Ağzını burnunu çarşamba pazarına (çanağına) çevirmek
Aşırı bir biçimde döverek perişan duruma getirmek.
Anasının ipini satmış (pazara çıkarmış)
İpsiz, kendisinden her türlü soysuzluk beklenebilen (kimse).
At pazarında eşek osurtmuyoruz!
Kaba söyleneni dinlemeyene uyarı amacıyla söylenen bir söz.

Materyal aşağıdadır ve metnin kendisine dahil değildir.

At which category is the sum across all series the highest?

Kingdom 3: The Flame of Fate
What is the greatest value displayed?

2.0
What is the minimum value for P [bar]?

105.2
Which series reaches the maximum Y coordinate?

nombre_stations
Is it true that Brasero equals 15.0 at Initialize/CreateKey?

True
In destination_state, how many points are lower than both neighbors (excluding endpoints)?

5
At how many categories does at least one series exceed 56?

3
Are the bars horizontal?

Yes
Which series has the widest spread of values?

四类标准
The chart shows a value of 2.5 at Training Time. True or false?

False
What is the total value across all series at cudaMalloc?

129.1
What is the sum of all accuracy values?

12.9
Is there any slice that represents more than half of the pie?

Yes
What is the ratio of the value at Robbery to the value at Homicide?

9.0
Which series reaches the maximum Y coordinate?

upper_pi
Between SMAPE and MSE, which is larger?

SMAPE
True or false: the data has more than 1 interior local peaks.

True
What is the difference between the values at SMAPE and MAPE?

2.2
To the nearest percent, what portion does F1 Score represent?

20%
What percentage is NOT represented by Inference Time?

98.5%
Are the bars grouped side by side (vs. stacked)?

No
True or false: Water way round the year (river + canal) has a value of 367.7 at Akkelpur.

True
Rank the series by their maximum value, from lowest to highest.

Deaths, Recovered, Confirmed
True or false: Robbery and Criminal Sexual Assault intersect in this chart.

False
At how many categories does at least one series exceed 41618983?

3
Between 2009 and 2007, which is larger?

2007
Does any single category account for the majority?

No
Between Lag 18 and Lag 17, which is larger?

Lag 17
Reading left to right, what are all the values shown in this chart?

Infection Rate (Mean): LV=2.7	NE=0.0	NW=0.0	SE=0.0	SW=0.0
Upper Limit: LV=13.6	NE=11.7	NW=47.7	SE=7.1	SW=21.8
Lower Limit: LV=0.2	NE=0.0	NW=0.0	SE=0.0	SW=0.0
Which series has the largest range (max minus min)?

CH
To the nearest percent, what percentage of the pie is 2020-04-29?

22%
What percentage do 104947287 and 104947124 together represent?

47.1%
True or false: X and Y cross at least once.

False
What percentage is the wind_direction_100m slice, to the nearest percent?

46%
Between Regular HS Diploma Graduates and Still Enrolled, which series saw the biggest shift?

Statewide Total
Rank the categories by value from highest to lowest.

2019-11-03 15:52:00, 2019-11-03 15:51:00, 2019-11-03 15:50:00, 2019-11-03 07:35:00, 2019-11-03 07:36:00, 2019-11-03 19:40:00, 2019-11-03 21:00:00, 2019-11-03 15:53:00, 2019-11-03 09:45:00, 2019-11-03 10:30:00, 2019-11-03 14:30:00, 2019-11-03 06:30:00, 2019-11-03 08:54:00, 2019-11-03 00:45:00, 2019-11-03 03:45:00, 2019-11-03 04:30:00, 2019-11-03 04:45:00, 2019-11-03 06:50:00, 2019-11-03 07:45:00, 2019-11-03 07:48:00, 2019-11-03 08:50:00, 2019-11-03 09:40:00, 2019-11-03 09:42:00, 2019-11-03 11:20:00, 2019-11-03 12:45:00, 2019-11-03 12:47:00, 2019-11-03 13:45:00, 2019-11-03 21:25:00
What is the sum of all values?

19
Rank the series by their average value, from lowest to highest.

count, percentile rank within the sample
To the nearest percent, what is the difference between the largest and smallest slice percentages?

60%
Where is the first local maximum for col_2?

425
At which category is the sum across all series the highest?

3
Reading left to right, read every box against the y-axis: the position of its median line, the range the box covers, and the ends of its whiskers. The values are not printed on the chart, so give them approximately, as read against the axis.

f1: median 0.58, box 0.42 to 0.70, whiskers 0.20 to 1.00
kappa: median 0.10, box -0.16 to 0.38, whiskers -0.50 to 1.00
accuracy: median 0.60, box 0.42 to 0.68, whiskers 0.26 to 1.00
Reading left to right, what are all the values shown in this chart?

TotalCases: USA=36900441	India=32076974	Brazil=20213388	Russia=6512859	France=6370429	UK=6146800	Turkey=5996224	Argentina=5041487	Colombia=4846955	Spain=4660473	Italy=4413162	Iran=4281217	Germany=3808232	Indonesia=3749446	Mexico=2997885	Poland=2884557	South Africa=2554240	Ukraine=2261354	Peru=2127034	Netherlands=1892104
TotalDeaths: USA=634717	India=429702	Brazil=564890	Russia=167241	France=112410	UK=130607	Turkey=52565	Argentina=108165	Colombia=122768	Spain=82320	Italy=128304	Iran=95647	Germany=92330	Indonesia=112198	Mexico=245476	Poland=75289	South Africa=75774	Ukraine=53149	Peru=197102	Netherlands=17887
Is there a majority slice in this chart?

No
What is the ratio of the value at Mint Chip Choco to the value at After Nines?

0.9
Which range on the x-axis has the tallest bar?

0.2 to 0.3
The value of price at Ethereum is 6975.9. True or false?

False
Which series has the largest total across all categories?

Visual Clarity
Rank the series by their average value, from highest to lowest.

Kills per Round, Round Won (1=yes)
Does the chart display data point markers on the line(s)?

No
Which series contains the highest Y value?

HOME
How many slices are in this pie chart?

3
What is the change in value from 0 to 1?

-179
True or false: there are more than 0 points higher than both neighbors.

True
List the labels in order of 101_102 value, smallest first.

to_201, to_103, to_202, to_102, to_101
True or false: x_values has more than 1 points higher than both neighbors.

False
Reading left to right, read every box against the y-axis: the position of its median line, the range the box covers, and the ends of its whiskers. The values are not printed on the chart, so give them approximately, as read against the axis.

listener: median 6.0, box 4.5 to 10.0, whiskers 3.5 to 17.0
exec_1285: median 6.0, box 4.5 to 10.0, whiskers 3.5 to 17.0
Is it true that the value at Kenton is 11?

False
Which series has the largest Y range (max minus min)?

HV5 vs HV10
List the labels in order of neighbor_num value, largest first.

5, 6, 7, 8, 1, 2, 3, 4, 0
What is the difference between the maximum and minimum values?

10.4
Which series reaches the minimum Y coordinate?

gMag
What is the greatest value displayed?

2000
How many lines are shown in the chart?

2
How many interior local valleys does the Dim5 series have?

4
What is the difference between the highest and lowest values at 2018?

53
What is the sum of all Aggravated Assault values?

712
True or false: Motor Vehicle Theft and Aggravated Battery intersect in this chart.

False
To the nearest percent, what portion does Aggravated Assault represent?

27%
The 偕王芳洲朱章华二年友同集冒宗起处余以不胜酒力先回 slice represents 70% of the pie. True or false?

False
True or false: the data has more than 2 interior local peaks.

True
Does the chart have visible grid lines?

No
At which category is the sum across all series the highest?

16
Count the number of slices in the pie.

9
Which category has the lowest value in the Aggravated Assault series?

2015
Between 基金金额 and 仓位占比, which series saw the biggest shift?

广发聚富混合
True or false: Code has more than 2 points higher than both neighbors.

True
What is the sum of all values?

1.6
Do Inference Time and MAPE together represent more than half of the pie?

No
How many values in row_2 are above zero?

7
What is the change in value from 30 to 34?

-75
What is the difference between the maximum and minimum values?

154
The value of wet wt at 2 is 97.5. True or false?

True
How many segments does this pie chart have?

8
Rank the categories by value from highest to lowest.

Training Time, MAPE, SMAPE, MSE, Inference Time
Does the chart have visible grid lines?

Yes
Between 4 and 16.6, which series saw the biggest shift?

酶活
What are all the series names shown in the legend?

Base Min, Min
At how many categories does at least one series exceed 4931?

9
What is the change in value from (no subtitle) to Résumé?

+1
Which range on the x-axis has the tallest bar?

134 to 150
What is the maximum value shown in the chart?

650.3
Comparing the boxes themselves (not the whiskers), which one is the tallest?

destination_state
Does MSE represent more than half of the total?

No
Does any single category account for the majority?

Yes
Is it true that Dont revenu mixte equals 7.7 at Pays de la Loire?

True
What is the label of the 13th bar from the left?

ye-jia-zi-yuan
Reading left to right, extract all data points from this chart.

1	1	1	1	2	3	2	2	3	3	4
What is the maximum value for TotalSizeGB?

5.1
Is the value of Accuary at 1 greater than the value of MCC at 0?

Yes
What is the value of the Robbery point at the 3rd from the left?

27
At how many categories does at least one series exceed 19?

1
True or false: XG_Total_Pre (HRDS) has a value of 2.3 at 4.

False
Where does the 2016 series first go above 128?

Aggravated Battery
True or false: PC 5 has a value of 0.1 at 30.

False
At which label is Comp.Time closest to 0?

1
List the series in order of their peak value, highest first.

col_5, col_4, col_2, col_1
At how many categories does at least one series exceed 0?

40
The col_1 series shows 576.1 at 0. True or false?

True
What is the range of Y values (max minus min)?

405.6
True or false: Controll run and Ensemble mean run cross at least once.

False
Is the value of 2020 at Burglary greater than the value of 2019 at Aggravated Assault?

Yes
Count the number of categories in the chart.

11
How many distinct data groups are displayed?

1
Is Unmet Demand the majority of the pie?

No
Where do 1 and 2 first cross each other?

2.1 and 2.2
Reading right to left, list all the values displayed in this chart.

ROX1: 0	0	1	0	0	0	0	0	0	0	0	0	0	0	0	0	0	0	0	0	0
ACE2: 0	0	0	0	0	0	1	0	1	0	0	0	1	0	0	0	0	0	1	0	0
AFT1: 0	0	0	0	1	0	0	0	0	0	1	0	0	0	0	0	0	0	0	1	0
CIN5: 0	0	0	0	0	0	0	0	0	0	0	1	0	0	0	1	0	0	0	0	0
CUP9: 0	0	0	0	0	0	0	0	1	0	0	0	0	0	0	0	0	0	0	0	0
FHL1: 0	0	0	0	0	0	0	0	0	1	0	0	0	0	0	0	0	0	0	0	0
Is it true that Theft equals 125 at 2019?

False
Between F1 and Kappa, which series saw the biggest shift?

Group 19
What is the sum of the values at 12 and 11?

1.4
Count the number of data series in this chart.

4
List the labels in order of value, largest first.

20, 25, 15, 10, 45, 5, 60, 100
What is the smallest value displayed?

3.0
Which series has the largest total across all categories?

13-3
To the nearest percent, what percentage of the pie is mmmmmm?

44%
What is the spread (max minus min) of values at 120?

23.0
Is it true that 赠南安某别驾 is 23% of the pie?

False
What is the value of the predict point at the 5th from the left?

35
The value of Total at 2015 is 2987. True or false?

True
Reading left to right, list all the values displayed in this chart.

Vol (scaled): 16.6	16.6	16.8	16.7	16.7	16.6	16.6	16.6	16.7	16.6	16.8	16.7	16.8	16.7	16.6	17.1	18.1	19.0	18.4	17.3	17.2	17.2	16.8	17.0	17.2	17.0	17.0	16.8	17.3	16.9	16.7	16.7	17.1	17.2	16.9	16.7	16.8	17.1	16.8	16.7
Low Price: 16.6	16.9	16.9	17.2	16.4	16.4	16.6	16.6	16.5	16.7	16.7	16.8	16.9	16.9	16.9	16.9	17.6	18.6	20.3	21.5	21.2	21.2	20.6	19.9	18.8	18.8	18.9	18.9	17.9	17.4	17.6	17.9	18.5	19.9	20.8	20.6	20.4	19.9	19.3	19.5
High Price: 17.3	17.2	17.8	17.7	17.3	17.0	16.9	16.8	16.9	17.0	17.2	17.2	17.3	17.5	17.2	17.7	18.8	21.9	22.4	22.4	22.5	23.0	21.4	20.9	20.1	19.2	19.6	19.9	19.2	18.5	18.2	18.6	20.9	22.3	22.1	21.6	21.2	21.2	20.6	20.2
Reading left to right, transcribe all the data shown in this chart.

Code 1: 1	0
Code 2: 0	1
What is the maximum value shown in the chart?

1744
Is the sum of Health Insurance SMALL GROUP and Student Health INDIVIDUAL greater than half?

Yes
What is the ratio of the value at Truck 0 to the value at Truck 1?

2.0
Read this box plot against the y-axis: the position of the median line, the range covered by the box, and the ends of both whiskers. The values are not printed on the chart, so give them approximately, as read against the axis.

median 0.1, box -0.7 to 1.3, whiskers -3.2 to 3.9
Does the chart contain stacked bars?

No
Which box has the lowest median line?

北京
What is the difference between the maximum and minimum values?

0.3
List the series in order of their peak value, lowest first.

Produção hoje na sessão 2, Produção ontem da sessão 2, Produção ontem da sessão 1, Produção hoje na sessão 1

(bir yer) pazar yerine dönmek
Kalabalıklaşmak.
(bir yeri) ırgat pazarına döndürmek
Karışık ve dağınık bir duruma getirmek.
(birini) çarşamba pazarına çevirmek
Özellikle yüze vurarak çok dayak atmak.
Gönlünü pazara çıkarmak
Sevmek için kendine yakışanı seçmeyip rastgele birini sevmek.
İki söz bir pazar
‘uzun boylu pazarlık etmeden’ anlamında kullanılan bir söz.
İpliği pazara çıkmak
Kötü nitelik ve suçları ortaya çıkmak.
Pazar kayığı gibi
Çok yüklenmiş (taşıt).
Pazar ola!
Satıcılara ‘satışın bol olsun’ anlamında söylenen bir iyi dilek sözü.
Pazara çıkarmak
Satılığa çıkarmak.
Pazarlığa girişmek
Pazarlık yapmaya başlamak: ‘… pazarlığa girişmez, müşterileri ne verirse alırdı.’ -ö. Seyfettin.
Pazarlığı pişirmek
Pazarlıkta uyuşma sağlayacak duruma gelmek: ‘ne olacak efendim! Pazarlığı pişirdiler.’ -y. K. Karaosmanoğlu.